Norma Swenson, an author of the 1970s global bestseller Our Bodies, Ourselves, died May 11 at age 93. The New York Times reported that Swenson "was working to educate women about childbirth, championing their right to have a say about how they delivered their babies, when she met the members of the collective that had put out the first rough version of what would become the feminist health classic Our Bodies, Ourselves. It was around 1970, and she recalled a few of the women attending a meeting she was holding in Newton, Mass., where she lived. It did not go well. One of them shouted at her, 'You are not a feminist, you'll never be a feminist and you need to go to school!' "
"I was stricken," Swenson recalled in a StoryCorps interview in 2018. "But also feeling that maybe she was right. I needed to know more things."
Despite the initial tension, the members of the Boston Women's Health Book Collective invited Swenson to join their group, and she went on to help create Our Bodies, Ourselves. The New England Free Press published an initial rough version in 1970 and it became an immediate underground success, selling 225,000 copies. After Simon & Schuster published the book in 1973, "much gussied up and expanded, it became a juggernaut," the Times noted.
In 1977, Swenson and Judy Norsigian, another core member of the collective, toured 10 European countries to meet with women's groups who were putting together their own versions of Our Bodies, Ourselves. Swenson would later help oversee the international editions and adaptations, as well as lecture around the world.
"Norma was always committed to an intersectional approach," Norsigian said. "She made sure the activism could fit people's lifestyles. How they could do things with limited resources.

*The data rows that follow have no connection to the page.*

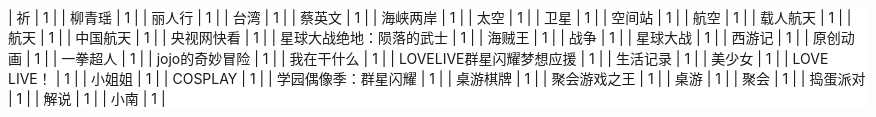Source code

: | 祈 | 1 |
| 柳青瑶 | 1 |
| 丽人行 | 1 |
| 台湾 | 1 |
| 蔡英文 | 1 |
| 海峡两岸 | 1 |
| 太空 | 1 |
| 卫星 | 1 |
| 空间站 | 1 |
| 航空 | 1 |
| 载人航天 | 1 |
| 航天 | 1 |
| 中国航天 | 1 |
| 央视网快看 | 1 |
| 星球大战绝地：陨落的武士 | 1 |
| 海贼王 | 1 |
| 战争 | 1 |
| 星球大战 | 1 |
| 西游记 | 1 |
| 原创动画 | 1 |
| 一拳超人 | 1 |
| jojo的奇妙冒险 | 1 |
| 我在干什么 | 1 |
| LOVELIVE群星闪耀梦想应援 | 1 |
| 生活记录 | 1 |
| 美少女 | 1 |
| LOVE LIVE！ | 1 |
| 小姐姐 | 1 |
| COSPLAY | 1 |
| 学园偶像季：群星闪耀 | 1 |
| 桌游棋牌 | 1 |
| 聚会游戏之王 | 1 |
| 桌游 | 1 |
| 聚会 | 1 |
| 捣蛋派对 | 1 |
| 解说 | 1 |
| 小南 | 1 |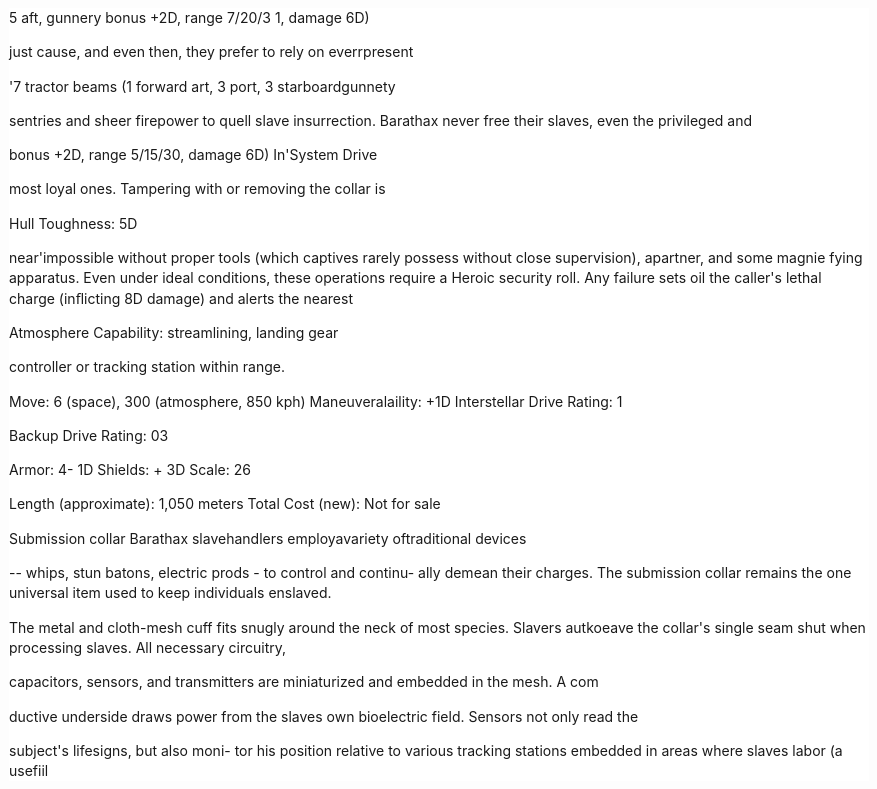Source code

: 5 aft, gunnery bonus +2D, range 7/20/3 1, damage 6D)

just cause, and even then, they prefer to rely on everrpresent

'7 tractor beams (1 forward art, 3 port, 3 starboardgunnety

sentries and sheer firepower to quell slave insurrection.
Barathax never free their slaves, even the privileged and

bonus +2D, range 5/15/30, damage 6D)
In'System Drive

most loyal ones. Tampering with or removing the collar is

Hull Toughness: 5D

near'impossible without proper tools (which captives rarely
possess without close supervision), apartner, and some magnie
fying apparatus. Even under ideal conditions, these operations
require a Heroic security roll. Any failure sets oil the caller's
lethal charge (inﬂicting 8D damage) and alerts the nearest

Atmosphere Capability: streamlining, landing gear

controller or tracking station within range.

Move: 6 (space), 300 (atmosphere, 850 kph)
Maneuveralaility: +1D
Interstellar Drive Rating: 1

Backup Drive Rating: 03

Armor: 4- 1D
Shields: + 3D
Scale: 26

Length (approximate): 1,050 meters
Total Cost (new): Not for sale

Submission collar
Barathax slavehandlers employavariety oftraditional devices

-- whips, stun batons, electric prods - to control and continu-
ally demean their charges. The submission collar remains the
one universal item used to keep individuals enslaved.

The metal and cloth-mesh cuff fits snugly around the
neck of most species. Slavers
autkoeave the collar's single
seam shut when processing
slaves. All necessary circuitry,

capacitors, sensors, and transmitters are miniaturized and
embedded in the mesh. A com

ductive underside draws power
from the slaves own bioelectric
field. Sensors not only read the

subject's lifesigns, but also moni-
tor his position relative to various
tracking stations embedded in
areas where slaves labor (a usefiil
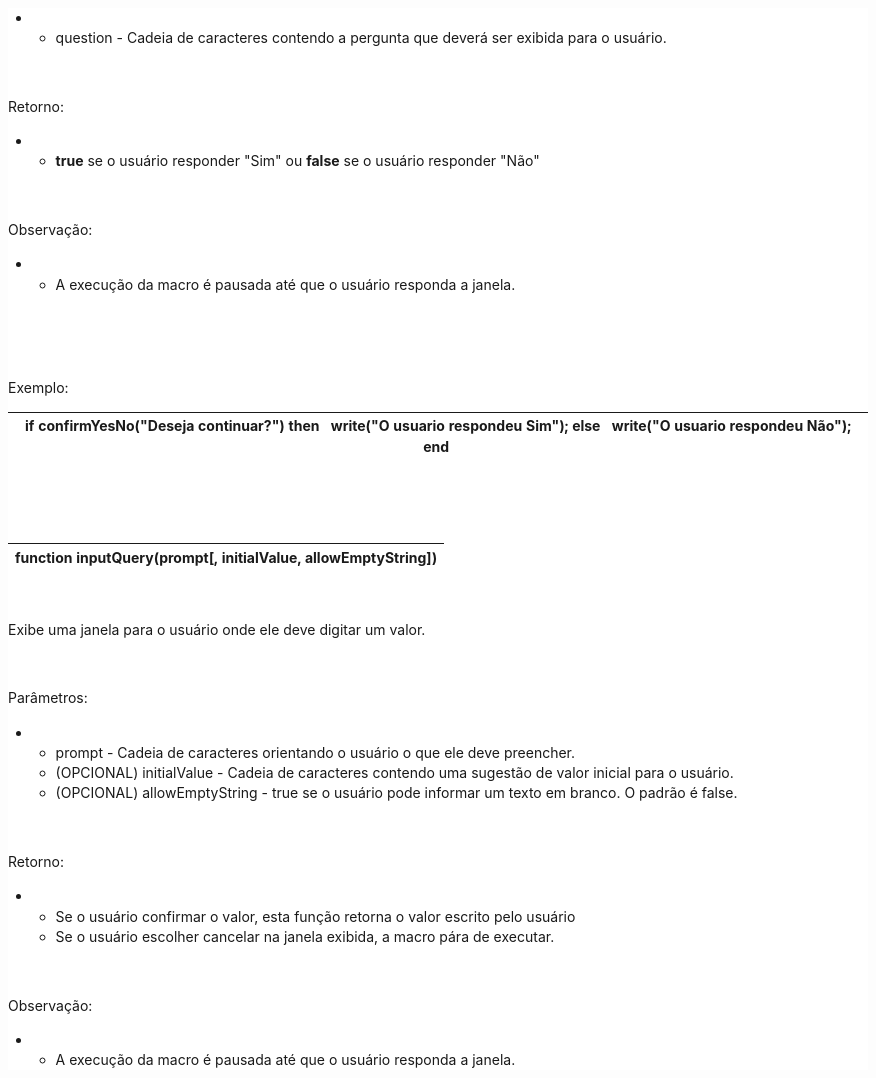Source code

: * &nbsp;
  * question - Cadeia de caracteres contendo a pergunta que deverá ser exibida para o usuário.

&nbsp;

Retorno:

* &nbsp;
  * **true** se o usuário responder "Sim" ou **false** se o usuário responder "Não"

&nbsp;

Observação:

* &nbsp;
  * A execução da macro é pausada até que o usuário responda a janela.

&nbsp;

&nbsp;

Exemplo:

| **if** confirmYesNo("Deseja continuar?") **then**   write("O usuario respondeu Sim"); **else**   write("O usuario respondeu Não"); **end**&nbsp; |
| --- |


&nbsp;

&nbsp;

| **function** inputQuery(prompt\[, initialValue, allowEmptyString\]) |
| --- |


&nbsp;

Exibe uma janela para o usuário onde ele deve digitar um valor.

&nbsp;

Parâmetros:

* &nbsp;
  * prompt - Cadeia de caracteres orientando o usuário o que ele deve preencher.
  * (OPCIONAL) initialValue - Cadeia de caracteres contendo uma sugestão de valor inicial para o usuário.
  * (OPCIONAL) allowEmptyString - true se o usuário pode informar um texto em branco. O padrão é false.

&nbsp;

Retorno:

* &nbsp;
  * Se o usuário confirmar o valor, esta função retorna o valor escrito pelo usuário
  * Se o usuário escolher cancelar na janela exibida, a macro pára de executar.

&nbsp;

Observação:

* &nbsp;
  * A execução da macro é pausada até que o usuário responda a janela.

How to tailor the work to specific communities in less industrialized countries. She helped breastfeeding support groups in the Philippines, for example, and met with a doctor in Bangladesh who was advocating for indigenous production of essential drugs."
Last updated in 2011, Our Bodies, Ourselves has sold more than four million copies and been translated into 34 languages. The nonprofit behind the book, which provides health resources to women, is now based at Suffolk University in Boston.